Why do we need a mapping step? The nf-core/rnaseq pipeline uses locus tags (b0001, b0002…) as gene identifiers when no gene_name field is present in the reference GTF, which is common for prokaryotic genomes. The KEGG pathway GMT uses gene symbols (aceE, recA…). We build a locus tag to gene symbol map directly from KEGG and convert before analysis.

Tip: The first time you run this chunk it queries the KEGG API (~2-3 min). After that both RDS files load instantly.
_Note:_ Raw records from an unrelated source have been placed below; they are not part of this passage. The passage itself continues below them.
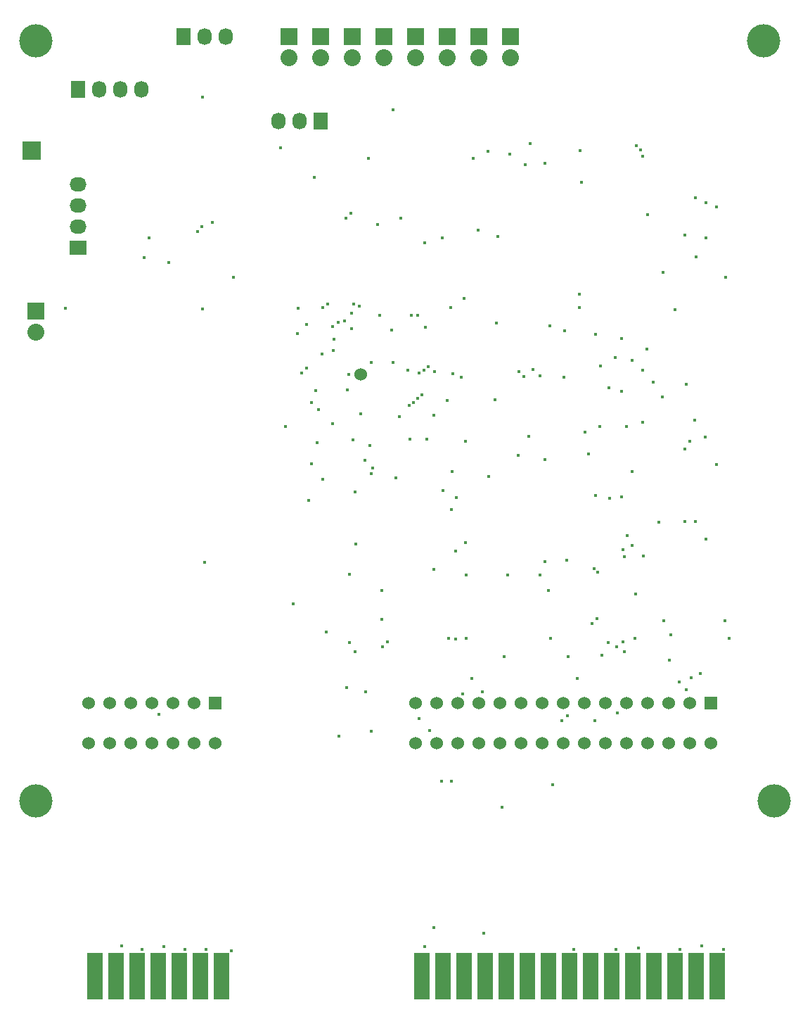
<source format=gbs>
G04 #@! TF.FileFunction,Soldermask,Bot*
%FSLAX46Y46*%
G04 Gerber Fmt 4.6, Leading zero omitted, Abs format (unit mm)*
G04 Created by KiCad (PCBNEW 4.0.2+dfsg1-stable) date Fri 08 Feb 2019 16:08:27 CET*
%MOMM*%
G01*
G04 APERTURE LIST*
%ADD10C,0.100000*%
%ADD11C,1.524000*%
%ADD12R,1.524000X1.524000*%
%ADD13R,2.032000X2.032000*%
%ADD14O,2.032000X2.032000*%
%ADD15R,2.032000X1.727200*%
%ADD16O,2.032000X1.727200*%
%ADD17R,1.727200X2.032000*%
%ADD18O,1.727200X2.032000*%
%ADD19C,4.000000*%
%ADD20R,1.930400X5.588000*%
%ADD21R,2.235200X2.235200*%
%ADD22C,0.400000*%
G04 APERTURE END LIST*
D10*
D11*
X109220000Y-102984300D03*
X109220000Y-107835700D03*
X111760000Y-102984300D03*
X111760000Y-107835700D03*
X114300000Y-102984300D03*
X114300000Y-107835700D03*
X116840000Y-102984300D03*
X116840000Y-107835700D03*
X119380000Y-102984300D03*
X119380000Y-107835700D03*
X121920000Y-102984300D03*
X121920000Y-107835700D03*
D12*
X124460000Y-102984300D03*
D11*
X124460000Y-107835700D03*
D13*
X102870000Y-55880000D03*
D14*
X102870000Y-58420000D03*
D15*
X107950000Y-48260000D03*
D16*
X107950000Y-45720000D03*
X107950000Y-43180000D03*
X107950000Y-40640000D03*
D17*
X120650000Y-22860000D03*
D18*
X123190000Y-22860000D03*
X125730000Y-22860000D03*
D13*
X148590000Y-22860000D03*
D14*
X148590000Y-25400000D03*
D13*
X133350000Y-22860000D03*
D14*
X133350000Y-25400000D03*
D13*
X152400000Y-22860000D03*
D14*
X152400000Y-25400000D03*
D13*
X137160000Y-22860000D03*
D14*
X137160000Y-25400000D03*
D13*
X156210000Y-22860000D03*
D14*
X156210000Y-25400000D03*
D13*
X140970000Y-22860000D03*
D14*
X140970000Y-25400000D03*
D13*
X160020000Y-22860000D03*
D14*
X160020000Y-25400000D03*
D13*
X144780000Y-22860000D03*
D14*
X144780000Y-25400000D03*
D17*
X137160000Y-33020000D03*
D18*
X134620000Y-33020000D03*
X132080000Y-33020000D03*
D11*
X141986000Y-63500000D03*
D17*
X107950000Y-29210000D03*
D18*
X110490000Y-29210000D03*
X113030000Y-29210000D03*
X115570000Y-29210000D03*
D19*
X102870000Y-114808000D03*
X191770000Y-114808000D03*
X102870000Y-23368000D03*
D11*
X148590000Y-102984300D03*
X148590000Y-107835700D03*
X151130000Y-102984300D03*
X151130000Y-107835700D03*
X153670000Y-102984300D03*
X153670000Y-107835700D03*
X156210000Y-102984300D03*
X156210000Y-107835700D03*
X158750000Y-102984300D03*
X158750000Y-107835700D03*
X161290000Y-102984300D03*
X161290000Y-107835700D03*
X163830000Y-102984300D03*
X163830000Y-107835700D03*
X166370000Y-102984300D03*
X166370000Y-107835700D03*
X168910000Y-102984300D03*
X168910000Y-107835700D03*
X171450000Y-102984300D03*
X171450000Y-107835700D03*
X173990000Y-102984300D03*
X173990000Y-107835700D03*
X176530000Y-102984300D03*
X176530000Y-107835700D03*
X179070000Y-102984300D03*
X179070000Y-107835700D03*
X181610000Y-102984300D03*
X181610000Y-107835700D03*
D12*
X184150000Y-102984300D03*
D11*
X184150000Y-107835700D03*
D20*
X184912000Y-135890000D03*
X182372000Y-135890000D03*
X179832000Y-135890000D03*
X177292000Y-135890000D03*
X174752000Y-135890000D03*
X172212000Y-135890000D03*
X169672000Y-135890000D03*
X167132000Y-135890000D03*
X164592000Y-135890000D03*
X162052000Y-135890000D03*
X159512000Y-135890000D03*
X156972000Y-135890000D03*
X154432000Y-135890000D03*
X151892000Y-135890000D03*
X149352000Y-135890000D03*
X125222000Y-135890000D03*
X122682000Y-135890000D03*
X120142000Y-135890000D03*
X117602000Y-135890000D03*
X115062000Y-135890000D03*
X112522000Y-135890000D03*
X109982000Y-135890000D03*
D19*
X190500000Y-23368000D03*
D21*
X102362000Y-36576000D03*
D22*
X179339500Y-94775000D03*
X169795000Y-93425700D03*
X186330300Y-95241300D03*
X122950000Y-30102500D03*
X122855300Y-45720000D03*
X136366000Y-39797900D03*
X136548700Y-65427100D03*
X143273500Y-62064200D03*
X142885900Y-37506600D03*
X155547100Y-37451800D03*
X168402600Y-36565200D03*
X183062600Y-132227300D03*
X180422500Y-132626500D03*
X179190500Y-97811200D03*
X182851200Y-99432700D03*
X175442600Y-132463300D03*
X178450700Y-93125400D03*
X185805000Y-93063400D03*
X172684500Y-132626400D03*
X168027300Y-100080300D03*
X165100000Y-112792500D03*
X166851400Y-104515000D03*
X167673800Y-132667000D03*
X156770200Y-130693100D03*
X151834000Y-47082800D03*
X106453400Y-55482900D03*
X118898000Y-50022500D03*
X140281400Y-101104800D03*
X149694400Y-132341300D03*
X181742800Y-99958000D03*
X181210700Y-101426000D03*
X180324700Y-100450300D03*
X172844400Y-104172500D03*
X173718900Y-96869100D03*
X166228800Y-105105700D03*
X170180000Y-105105700D03*
X172783400Y-96259100D03*
X154253000Y-101873100D03*
X173521800Y-95674100D03*
X156658500Y-101647200D03*
X148971000Y-104855600D03*
X155325000Y-100010600D03*
X126443000Y-132770700D03*
X145165000Y-95651500D03*
X123369500Y-132626500D03*
X141265000Y-96834300D03*
X120832600Y-132680800D03*
X137804700Y-94457800D03*
X118292600Y-132269300D03*
X142565000Y-101638400D03*
X113179400Y-132225500D03*
X140615000Y-95758200D03*
X139360100Y-106979400D03*
X143215000Y-106394400D03*
X117720000Y-104395000D03*
X171745000Y-95701500D03*
X170989000Y-97246100D03*
X170445000Y-92891200D03*
X152595900Y-95247000D03*
X185653000Y-132626500D03*
X153375000Y-95262700D03*
X150744900Y-130018800D03*
X115631500Y-132626500D03*
X164835000Y-95252000D03*
X174995000Y-95246700D03*
X144515000Y-92969300D03*
X123203000Y-86090400D03*
X154675000Y-95252000D03*
X144606000Y-96207700D03*
X159635000Y-87636600D03*
X164602600Y-89446600D03*
X154675000Y-87636600D03*
X175095500Y-89880000D03*
X132366000Y-36220800D03*
X133858000Y-91105300D03*
X143107300Y-72003900D03*
X141065800Y-71312200D03*
X136908300Y-67710000D03*
X144515000Y-89468100D03*
X161017700Y-63114500D03*
X150870700Y-63089500D03*
X161659900Y-63700400D03*
X153057600Y-63372000D03*
X162744200Y-62889300D03*
X150149800Y-62510300D03*
X140391500Y-65307300D03*
X122950000Y-55555000D03*
X135488300Y-62682300D03*
X185960000Y-51817500D03*
X145688100Y-58176500D03*
X126670100Y-51818900D03*
X135491400Y-57446900D03*
X145878200Y-31627000D03*
X144298700Y-56375300D03*
X141851200Y-55242000D03*
X154427600Y-54320200D03*
X143433500Y-74770300D03*
X137330500Y-61032800D03*
X134357600Y-58576400D03*
X143215000Y-75397700D03*
X149691300Y-47667800D03*
X134430900Y-55490900D03*
X142524500Y-73815600D03*
X141968000Y-68185900D03*
X152415700Y-66604600D03*
X141402200Y-83844400D03*
X134887400Y-63283100D03*
X140615000Y-87536200D03*
X148854400Y-66333200D03*
X141279200Y-77634200D03*
X146198000Y-75878000D03*
X179789700Y-55640100D03*
X140002900Y-57014300D03*
X178382200Y-51171200D03*
X137961300Y-54978600D03*
X176480000Y-60381600D03*
X139310400Y-57184100D03*
X175895000Y-62976900D03*
X175895000Y-69242900D03*
X137410300Y-55411400D03*
X174625000Y-61792500D03*
X138609700Y-57675400D03*
X173355000Y-59150700D03*
X173990000Y-69772500D03*
X140866800Y-57968500D03*
X172635400Y-61477300D03*
X138722700Y-59206200D03*
X170815000Y-62412900D03*
X138706700Y-60583300D03*
X173593100Y-84557900D03*
X176001800Y-85350800D03*
X171837700Y-65080900D03*
X149622400Y-62924500D03*
X171920600Y-78341800D03*
X174670800Y-84019200D03*
X173355000Y-65518100D03*
X149024100Y-63302300D03*
X173355000Y-78166300D03*
X174080400Y-82847200D03*
X154099300Y-63805000D03*
X177195900Y-64428900D03*
X173695000Y-85390300D03*
X177884600Y-81213800D03*
X170219900Y-78018800D03*
X174625000Y-75146500D03*
X148319000Y-66882100D03*
X168994700Y-70431600D03*
X147673200Y-62989700D03*
X170782900Y-69772500D03*
X170264700Y-58660300D03*
X149800000Y-57785800D03*
X170067600Y-86831400D03*
X147782000Y-67215600D03*
X170471700Y-87276500D03*
X146622500Y-68578700D03*
X147892200Y-71244500D03*
X149935300Y-71244500D03*
X169405600Y-73042400D03*
X164124800Y-73731600D03*
X168577500Y-40318500D03*
X161828200Y-38198800D03*
X154588200Y-83737500D03*
X136757200Y-71678900D03*
X153375000Y-84722600D03*
X137424700Y-76120000D03*
X153487100Y-78322200D03*
X140500200Y-63502700D03*
X152941300Y-79747500D03*
X138579100Y-69363900D03*
X182231000Y-68953500D03*
X181218300Y-64695800D03*
X180975000Y-46736400D03*
X164194000Y-38091500D03*
X180975000Y-81133900D03*
X166771800Y-85817900D03*
X182329700Y-49315400D03*
X157311200Y-36671400D03*
X182245000Y-81144600D03*
X164185000Y-85960600D03*
X153016800Y-75135200D03*
X183515000Y-83315700D03*
X163535000Y-87635400D03*
X183515000Y-47004500D03*
X184785000Y-43317900D03*
X184785000Y-74287900D03*
X157377400Y-75757500D03*
X183515000Y-42803700D03*
X183430300Y-70968700D03*
X150746500Y-68419000D03*
X162230000Y-70912500D03*
X182245000Y-42231200D03*
X181610000Y-71500000D03*
X154624800Y-71500000D03*
X175144800Y-35931700D03*
X180975000Y-72457400D03*
X149378100Y-65889700D03*
X160935000Y-73188800D03*
X175643500Y-36457000D03*
X162371000Y-35695800D03*
X144049400Y-45403000D03*
X140760600Y-44061800D03*
X148850000Y-56332100D03*
X164767500Y-57599200D03*
X166413300Y-63843900D03*
X163608900Y-63625500D03*
X145907300Y-61995800D03*
X148047500Y-56391600D03*
X166500000Y-58210000D03*
X141168700Y-55034800D03*
X168275000Y-53812500D03*
X152858800Y-55459300D03*
X168275000Y-55459300D03*
X159231600Y-97437600D03*
X166969500Y-97437600D03*
X158958000Y-115563400D03*
X152926400Y-112381400D03*
X151733200Y-112381400D03*
X150295800Y-106318300D03*
X132932900Y-69750500D03*
X136060600Y-74201700D03*
X178269000Y-66160600D03*
X158126300Y-66480800D03*
X158296500Y-57275900D03*
X140868000Y-56083100D03*
X176530000Y-44282500D03*
X146766100Y-44692700D03*
X140235300Y-44692700D03*
X135753900Y-78608900D03*
X150775000Y-86934700D03*
X136096500Y-66832800D03*
X151850900Y-77436700D03*
X159907200Y-36957500D03*
X175895000Y-37208100D03*
X158462000Y-46862500D03*
X115865000Y-49453600D03*
X124135000Y-45147800D03*
X156135600Y-46078500D03*
X122329900Y-46300900D03*
X116515000Y-47081800D03*
M02*

</source>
Do not delete the files in data/databases/.

gmt_path <- file.path(git_root, "data", "databases",
                      "KEGG_Pathways_Ecoli_MG1655_GeneSymbol.rds")
map_path <- file.path(git_root, "data", "databases",
                      "KEGG_locus_to_symbol_Ecoli_MG1655.rds")

if (file.exists(gmt_path) && file.exists(map_path)) {

  kegg_gmt <- readRDS(gmt_path)
  id_map   <- readRDS(map_path)
  cat("Loaded cached GMT    :", nrow(kegg_gmt), "pathways\n")
  cat("Loaded cached ID map :", nrow(id_map), "entries\n")

} else {

  cat("Fetching KEGG data for E. coli MG1655 — ~2-3 min...\n")

  ecoli_pathways <- keggList("pathway", "eco")
  pathway_ids    <- names(ecoli_pathways)
  pathway_names  <- gsub(" - Escherichia coli K-12 MG1655$", "",
                         as.character(ecoli_pathways))

  cat("Total pathways found:", length(pathway_ids), "\n")

  batches         <- split(pathway_ids, ceiling(seq_along(pathway_ids) / 10))
  pathway_genes   <- list()
  locus_to_symbol <- list()

  for (i in seq_along(batches)) {
    cat("  Batch", i, "of", length(batches), "\n")
    for (pid in batches[[i]]) {
      tryCatch({
        result <- keggGet(pid)[[1]]
        if (!is.null(result$GENE) && length(result$GENE) >= 2) {
          locus  <- result$GENE[seq(1, length(result$GENE), by = 2)]
          symbl  <- trimws(sub(";.*", "", result$GENE[seq(2, length(result$GENE), by = 2)]))
          pathway_genes[[pid]] <- symbl
          for (j in seq_along(locus)) locus_to_symbol[[locus[j]]] <- symbl[j]
        }
      }, error = function(e) cat("  Skipped:", pid, "\n"))
    }
    Sys.sleep(0.3)
  }

  kegg_gmt <- data.frame(
    ontology_id    = names(pathway_genes),
    ontology_name  = pathway_names[match(names(pathway_genes), pathway_ids)],
    list_of_values = I(pathway_genes),
    stringsAsFactors = FALSE
  )

  id_map <- data.frame(
    locus_tag   = names(locus_to_symbol),
    gene_symbol = unlist(locus_to_symbol),
    stringsAsFactors = FALSE
  )

  dir.create(dirname(gmt_path), recursive = TRUE, showWarnings = FALSE)
  saveRDS(kegg_gmt, gmt_path)
  saveRDS(id_map,   map_path)
  cat("GMT saved    :", nrow(kegg_gmt), "pathways\n")
  cat("ID map saved :", nrow(id_map), "entries\n")
}
## Loaded cached GMT    : 121 pathways
## Loaded cached ID map : 1765 entries
cat("\nExample pathways:\n")
## 
## Example pathways:
head(kegg_gmt$ontology_name, 6)
## [1] "Glycolysis / Gluconeogenesis"            
## [2] "Citrate cycle (TCA cycle)"               
## [3] "Pentose phosphate pathway"               
## [4] "Pentose and glucuronate interconversions"
## [5] "Fructose and mannose metabolism"         
## [6] "Galactose metabolism"

5.3.1 Convert Locus Tags to Gene Symbols

res_df_sym <- res_df %>%
  left_join(id_map, by = c("gene" = "locus_tag")) %>%
  mutate(gene = ifelse(!is.na(gene_symbol), gene_symbol, gene)) %>%
  select(-gene_symbol)

res_sig_sym <- res_sig %>%
  left_join(id_map, by = c("gene" = "locus_tag")) %>%
  mutate(gene = ifelse(!is.na(gene_symbol), gene_symbol, gene)) %>%
  select(-gene_symbol)

cat("Genes mapped to symbols  :", sum(res_df$gene %in% id_map$locus_tag),
    "of", nrow(res_df), "\n")
## Genes mapped to symbols  : 1576 of 3698
cat("Remaining as locus tags  :", sum(!res_df_sym$gene %in% id_map$gene_symbol),
    "(unannotated in KEGG - expected)\n")
## Remaining as locus tags  : 2122 (unannotated in KEGG - expected)
cat("\nExample converted gene names:\n")
## 
## Example converted gene names:
head(res_sig_sym$gene, 10)
##  [1] "ompF"  "b3508" "b3510" "garR"  "b0553" "b3127" "gadC"  "b3509" "gadB" 
## [10] "b3514"

Note: Genes remaining as locus tags are not annotated in any KEGG pathway. They are included in the ORA background but will not match any gene set. This is expected — not all E. coli genes are assigned to KEGG pathways.